United States removes three countries from AGOA
As of 1 January 2015 Swaziland, the Gambia, and South Sudan are no longer receiving trade benefits under the Africa Growth Opportunity Act (AGOA).
Although no specific reason was pinpointed in the official proclamation for Gambia and South Sudan’s removal from AGOA, various sources attribute the removal to human rights abuses and political instability in each of the respective countries.
According to the proclamation, “The designations of South Sudan and The Gambia as beneficiary sub-Saharan African countries for purposes of section 506A of the 1974 Act are terminated, effective on January 1, 2015.”
The 14-year-old AGOA provides duty-free access to the U.S. market for 6,400 products from 40 countries (it now is set to expire on September 30, 2015).
The United States determines annually whether countries have met eligibility requirements set out in the AGOA legislation. The US President designates countries as eligible if they are determined to establish or are making continual progress towards meeting requirements. AGOA eligibility criteria include the protection for workers’ rights, human rights or security.
Last year, the Office of the U.S. Trade Representative (USTR) had ordered Swaziland to pass a number of amendments related to industrial relations, unions, and terrorism among others. Since the Swazi government did not comply with these requirements by the December 2014 deadline, its eligibility was rescinded.
Observers note that exception from AGOA will surely impact the textile and manufacturing sectors of these countries as well as hurt private sector growth.
Swaziland is a major apparel exporter with a large share of the US market. The industry employs thousands of people. Some experts warn the sector could suffer a major blow with important export cuts and job losses following the termination of its eligibility for AGOA.
Shortly after the loss of AGOA benefits was confirmed, several textile companies in Swaziland announced massive layoffs and some like Tex Ray and Matsapha Knitwear had to shut down.
“The factory was terminating workers’ employment because of the loss of the Africa Growth Opportunity Act (AGOA)” – Swazi Member of Parliament, Mknosi Dlamini
Although The Gambia’s government recently congratulated the United States for the removal of The Gambia from AGOA, citing that Gambia never benefitted from the agreement in the first place, the revocation could further hurt an economy that had a difficult year in 2014.
In a statement released by the IMF country office on Thursday, Bhaswar Mukhopadhyay, the mission chief, said one of the factors that made 2014 a difficult year was the consequences of past fiscal slippages, which put pressure on the national budget, public enterprises, the private sector, and households.

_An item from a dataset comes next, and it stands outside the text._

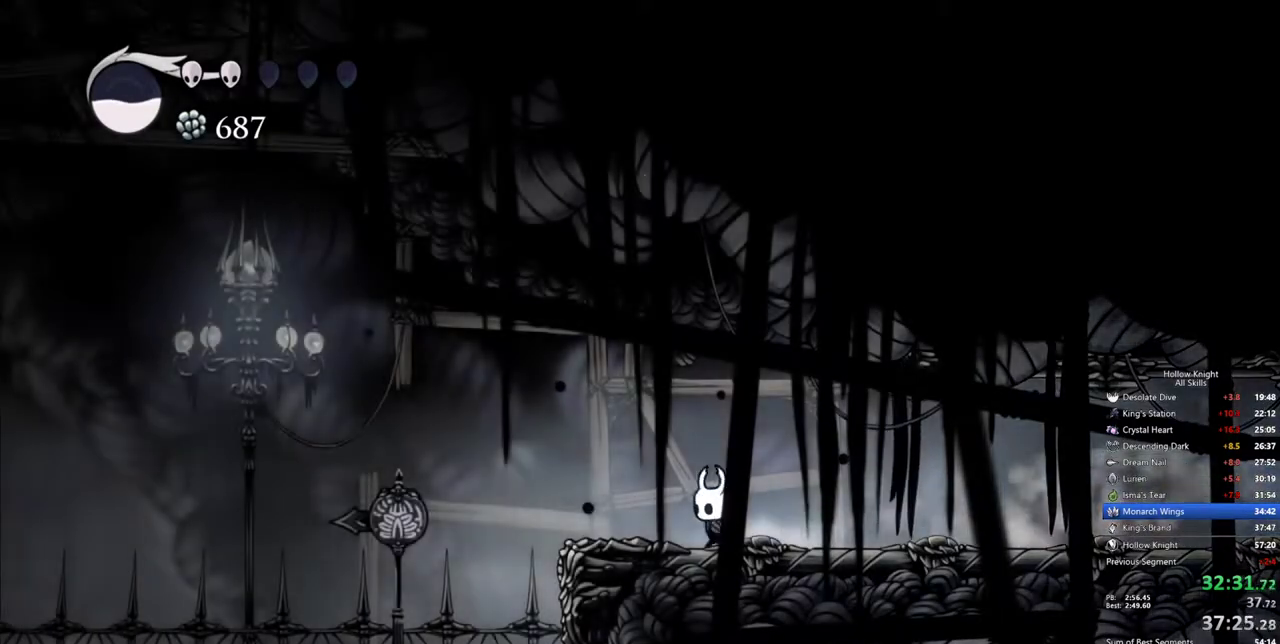
{"keys": ["left"], "events": [[67, "dash", "down"], [217, "dash", "up"]]}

This has resulted in currency depreciation, which has led to higher import costs.
By losing eligibility to AGOA, the Gambia is not only losing the benefits of lower tariffs to the US but also benefits of cheaper imports from the US.
In addition to The Gambia, Swaziland, and South Sudan, seven other countries have had their AGOA benefits revoked (though in some cases restored, i.e. Guinea-Bissau and Madagascar in 2014) in the last few years for a variety of reasons (often due to undemocratic transitions of power).
As mentioned earlier, AGOA is set to expire this year and its extension will be a clear priority for the United States and for African countries.